Bring a USB power source
I mentioned this under “essential supplies” but I want to mention it again. For about £10 these days you can buy USB power sources – basically a battery you charge, and you can use this to charge your other devices. An inexpensive one will be enough to bring an iPhone back to 70% from near-dead.
Most cons do not allow you to use a power source unless you’re willing to pay, and the cost is expensive. As an exhibitor, you have two things which need power – your phone and your card purchase machine, and both of these need to be powered in order to work.
Lollipops aren’t worth it
This was the only part of my stall that was a bit of a waste – I had free lollipops to give away in a bowl, and I brought nearly all of them home with me! Certainly I made lives easier for some parents who had young, bored-looking children, and a bit of good cheer hurts no-one – but they weren’t free to me, and overall, probably weren’t worth it. I think only one sale came from them.

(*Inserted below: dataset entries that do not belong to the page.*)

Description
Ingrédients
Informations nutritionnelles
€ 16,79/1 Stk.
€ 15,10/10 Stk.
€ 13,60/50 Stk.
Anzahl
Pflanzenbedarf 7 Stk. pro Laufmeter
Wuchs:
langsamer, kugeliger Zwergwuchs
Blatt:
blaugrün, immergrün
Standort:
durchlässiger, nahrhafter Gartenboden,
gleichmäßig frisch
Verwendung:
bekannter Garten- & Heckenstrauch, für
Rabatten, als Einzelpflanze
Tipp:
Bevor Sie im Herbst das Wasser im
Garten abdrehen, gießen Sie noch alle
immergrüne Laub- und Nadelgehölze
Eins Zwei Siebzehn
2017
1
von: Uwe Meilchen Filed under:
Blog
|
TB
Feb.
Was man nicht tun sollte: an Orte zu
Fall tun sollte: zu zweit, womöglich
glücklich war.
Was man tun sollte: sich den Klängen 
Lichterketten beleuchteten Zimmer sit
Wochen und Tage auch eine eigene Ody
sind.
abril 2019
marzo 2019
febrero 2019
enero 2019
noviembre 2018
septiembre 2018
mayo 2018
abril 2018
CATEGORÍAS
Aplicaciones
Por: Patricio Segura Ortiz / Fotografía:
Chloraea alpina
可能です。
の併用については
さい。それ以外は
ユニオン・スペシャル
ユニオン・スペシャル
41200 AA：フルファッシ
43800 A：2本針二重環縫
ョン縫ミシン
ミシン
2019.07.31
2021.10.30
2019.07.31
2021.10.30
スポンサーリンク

Most importantly, try to have fun!
OK, so this is a bit of a cliché, but it’s true. You’re trying to reach out to new readers, so you need to try your best to seem enthused. Your attitude (along with your artwork) is the first element of your work they’ll encounter, and you need to seem inviting. This is a lot easier if you’re having fun – so take plenty of breaks, stay hydrated and fed, and try to keep your spirits up even when things are quiet.